Еще я хотел бы отметить, что, конечно же, у детей ситуация гораздо лучше, чем у взрослых. Ещё в начале эпидемии по данным, опубликованным нашими коллегами, мы знали, что смертность среди детей будет небольшой. И процент детей, попадающих в реанимацию, будет низким. Приблизительно 5% будет иметь тяжелую форму, и из них 0,5-2% будет иметь осложнения. Этому есть объяснение – особенности иммунной системы ребенка и отсутствие коморбибной патологии в большинстве случаев.
– Как вы думаете, мы теперь всегда будем жить в таком режиме?
– Конечно же, нет. Ясно, что ситуация будет побеждена. Но через какие-то количество лет – дай бог десятков или сотен – опять возникнет опасная инфекция. Человек не может жить без микроорганизмов. Это его естественная среда сосуществования. И никакие процессы в организме не происходят без микроорганизмов. Полностью от них избавиться невозможно.
– Сколько нам еще осталось мучиться по вашему мнению?
– Опираясь на аналитику, которая у меня есть, я полагаю, что к поздней весне ситуация должна полностью успокоиться. По законам течения инфекционного процесса, иммунизация должна произойти – либо искусственным, либо естественным путем. Мы ждем вакцину. Часть людей переболели, зная об этом, часть – не зная. Задача сейчас в том, чтобы не дать вирусу одномоментно, в один период времени всех поразить. Нужно этот процесс растянуть.
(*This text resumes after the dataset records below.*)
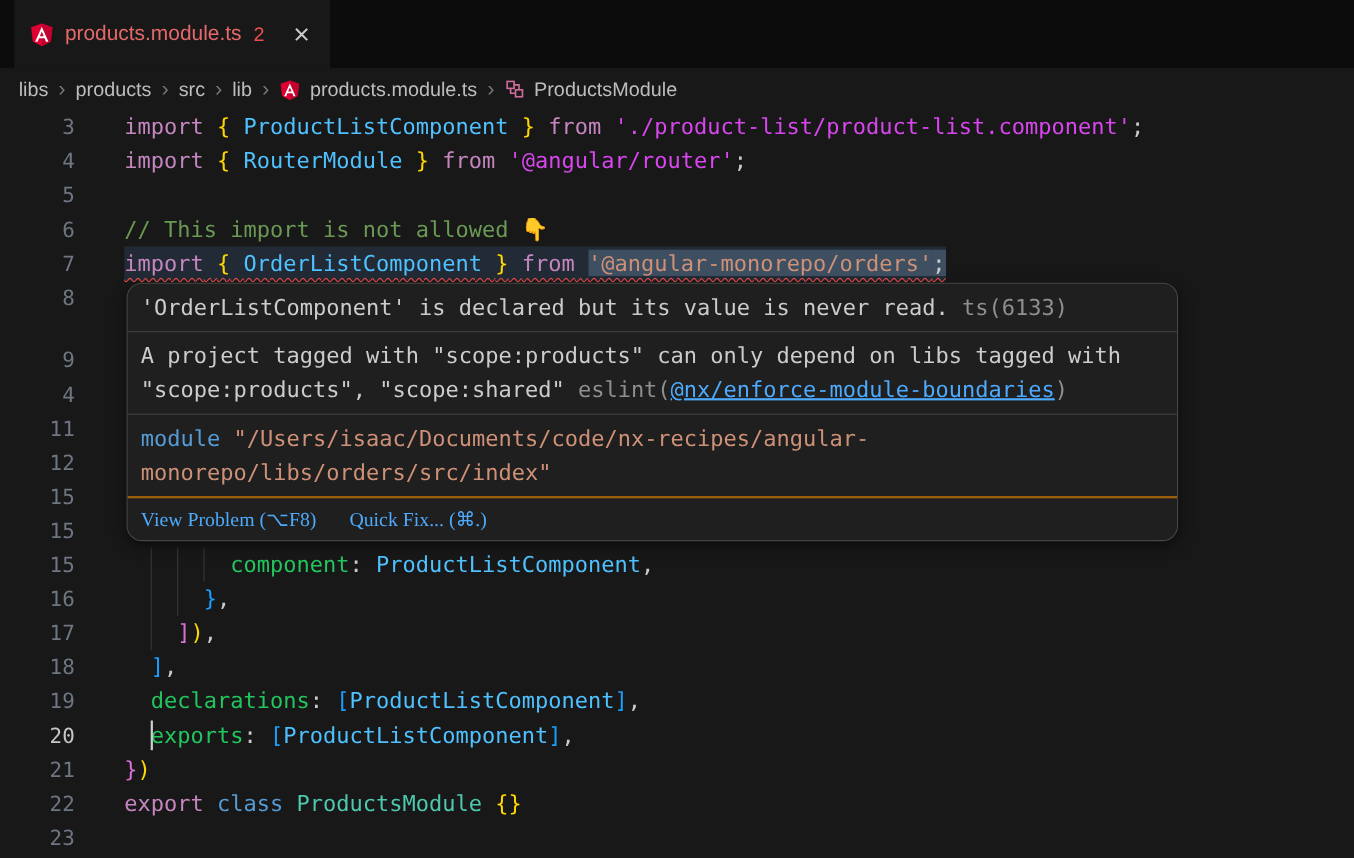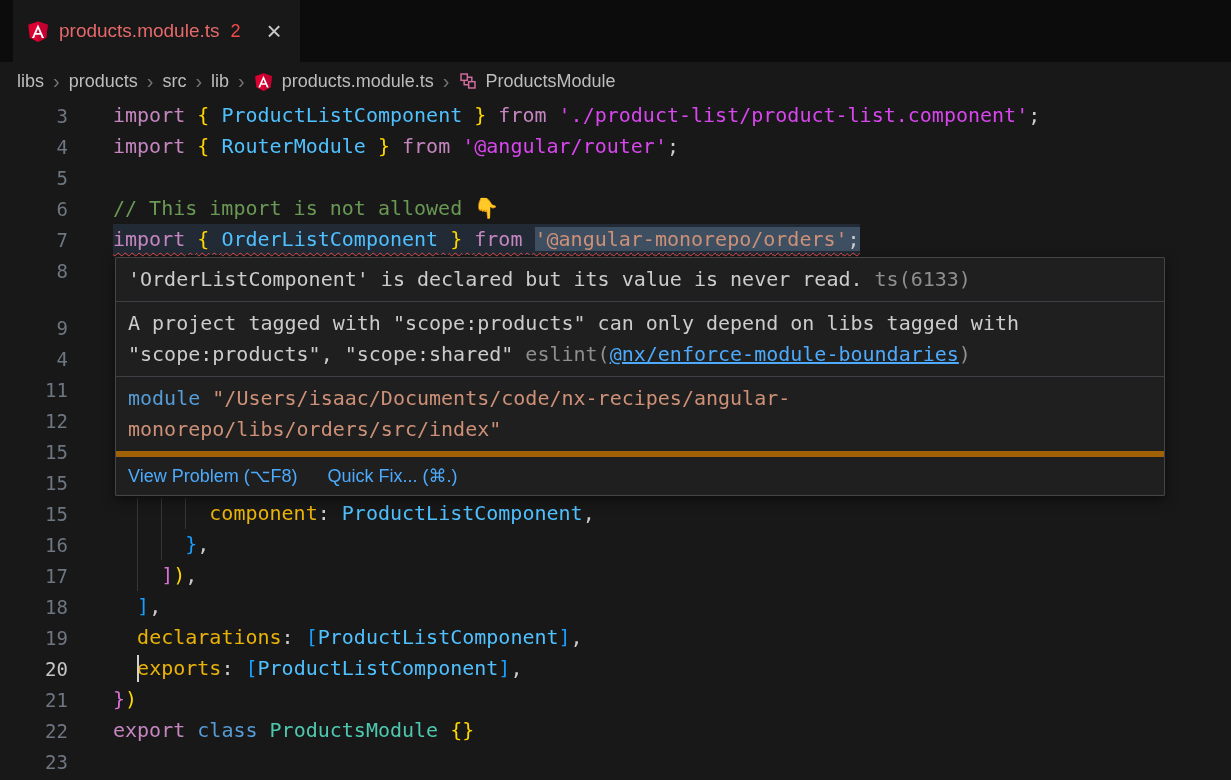--- a/index.html
+++ b/index.html
@@ -45,7 +45,7 @@
   .blame{color:#6d6d6d;margin-left:90px;font-size:20px;white-space:pre}
 
   
-  .hover-popup{position:absolute;left:115px;top:157px;width:1050px;background:#1f1f1f;border:1px solid #454545;border-radius:1px;z-index:10;box-shadow:0 4px 12px rgba(0,0,0,.5)}
+  .hover-popup{position:absolute;left:115px;top:157px;width:956px;background:#1f1f1f;border:1px solid #454545;border-radius:14px;z-index:10;box-shadow:0 4px 12px rgba(0,0,0,.5)}
   .hp-section{padding:6px 12px;font-family:"DejaVu Sans Mono",monospace;font-size:20px;line-height:31px;color:#cccccc;overflow-wrap:break-word}
   .hp-dim{color:#8f8f8f}
   .hp-link{color:#4daafc;text-decoration:underline;cursor:pointer}

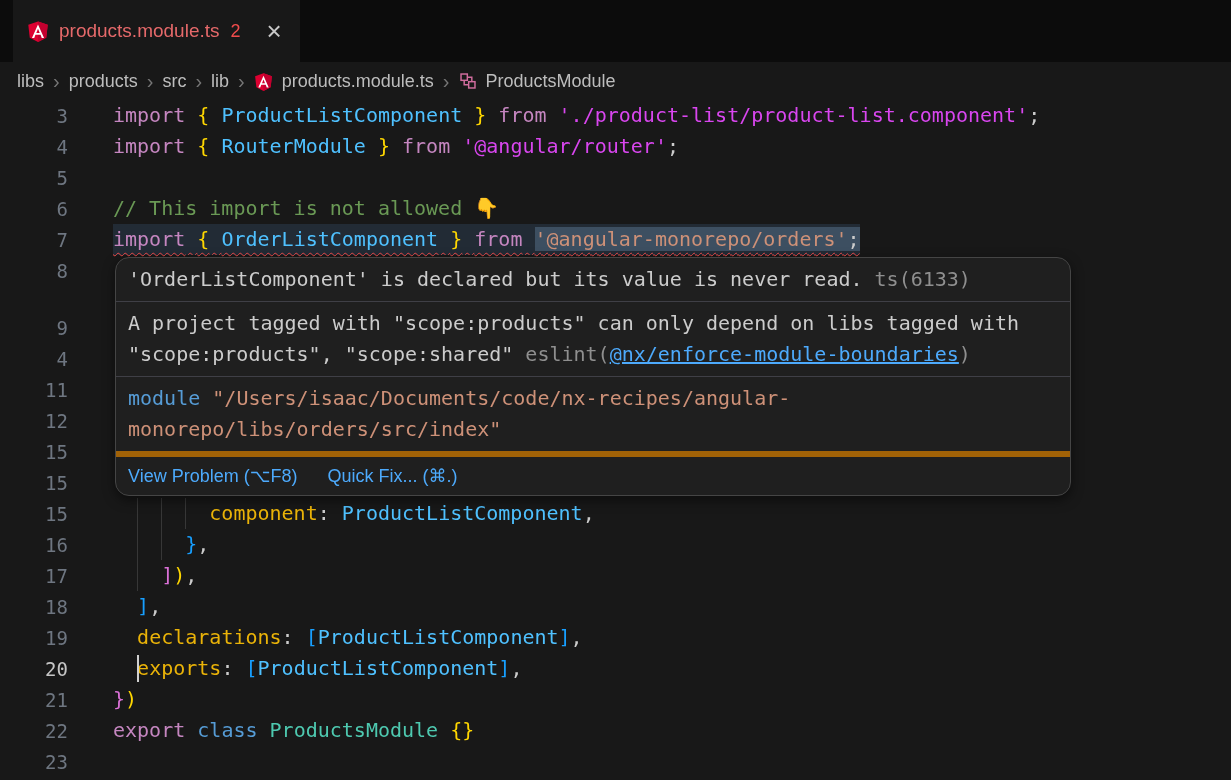--- a/index.html
+++ b/index.html
@@ -52,7 +52,7 @@
   .hp-kw{color:#569cd6}
   .hp-str{color:#ce9178}
   .hp-sep{height:1px;background:#3f3f46}
-  .hp-actions{border-top:6px solid #a16207;padding:8px 12px;display:flex;gap:30px;font-family:Liberation Sans, sans-serif;font-size:18px;line-height:22px}
+  .hp-actions{border-top:2px solid #a16207;padding:8px 12px;display:flex;gap:30px;font-family:Liberation Serif, serif;font-size:18px;line-height:22px}
   .hp-action{color:#4daafc;text-decoration:none;cursor:pointer}
 </style>
 </head>

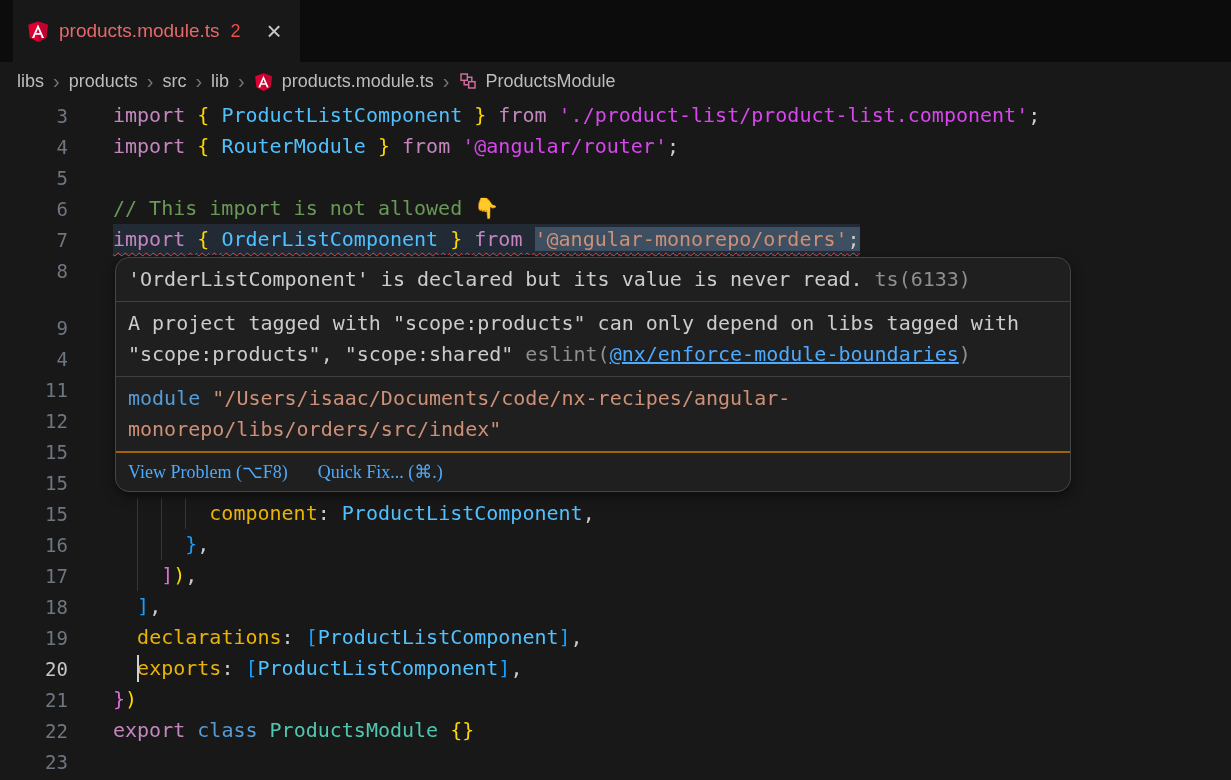--- a/index.html
+++ b/index.html
@@ -29,7 +29,7 @@
   .tk-kw2{color:#569cd6}
   .tk-cls{color:#4fc1ff}
   .tk-clsname{color:#4ec9b0}
-  .tk-prop{color:#eab308}
+  .tk-prop{color:#22c55e}
   .tk-str{color:#d946ef}
   .tk-com{color:#6a9955}
   .tk-pun{color:#cccccc}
Поэтому самые элементарные меры профилактики, которые не требуют особых затрат, имеют под собой глубокую базу. Благодаря этим мерам можно с ситуацией справится.
– С появлением новой коронавирусной инфекции авторитет вашей специальности возрос?
– Авторитет нашей специальности всегда был высоким. За работу на переднем крае эпидемии многие врачи получили заслуженные награды. Список медиков, погибших во время эпидемии, велик. Но большинство коллег не дрогнули, никто не ушел
– Среди поступающих в ординатуру повысился конкурс на специальность анестезиология-реаниматология?
– Если брать последние годы, то я вижу, что конкурс на специальность стабильно высокий. И последние лет семь он только возрастает. Какой- то определенный тренд в изменении мотивации поступающих появился. Заметно больше желающих стать инфекционистами. Но и анестезиологами-реаниматологами тоже, по-прежнему, многие хотят быть. Потому что люди понимают, что эта специальность всегда будет востребована.
– Какие качества важны для человека, который выбрал для себя эту специальность?
– Должна быть мотивация. Он должен хотеть и уметь работать в специальностях высокого риска, где нужно быстро принимать решения. Это такой определенный психофизиологический тип: в большей степени к нам идут холерики, нежели меланхолики.
И важно отдавать себе отчёт, что, по крайней мере, в первые годы придется полностью отдаваться работе. Нужно также быть готовым постоянно учиться, так как непрерывно поступает много новой информации – и технической, и чисто медицинской. Это должен быть синтез гуманитария и технаря в одном лице.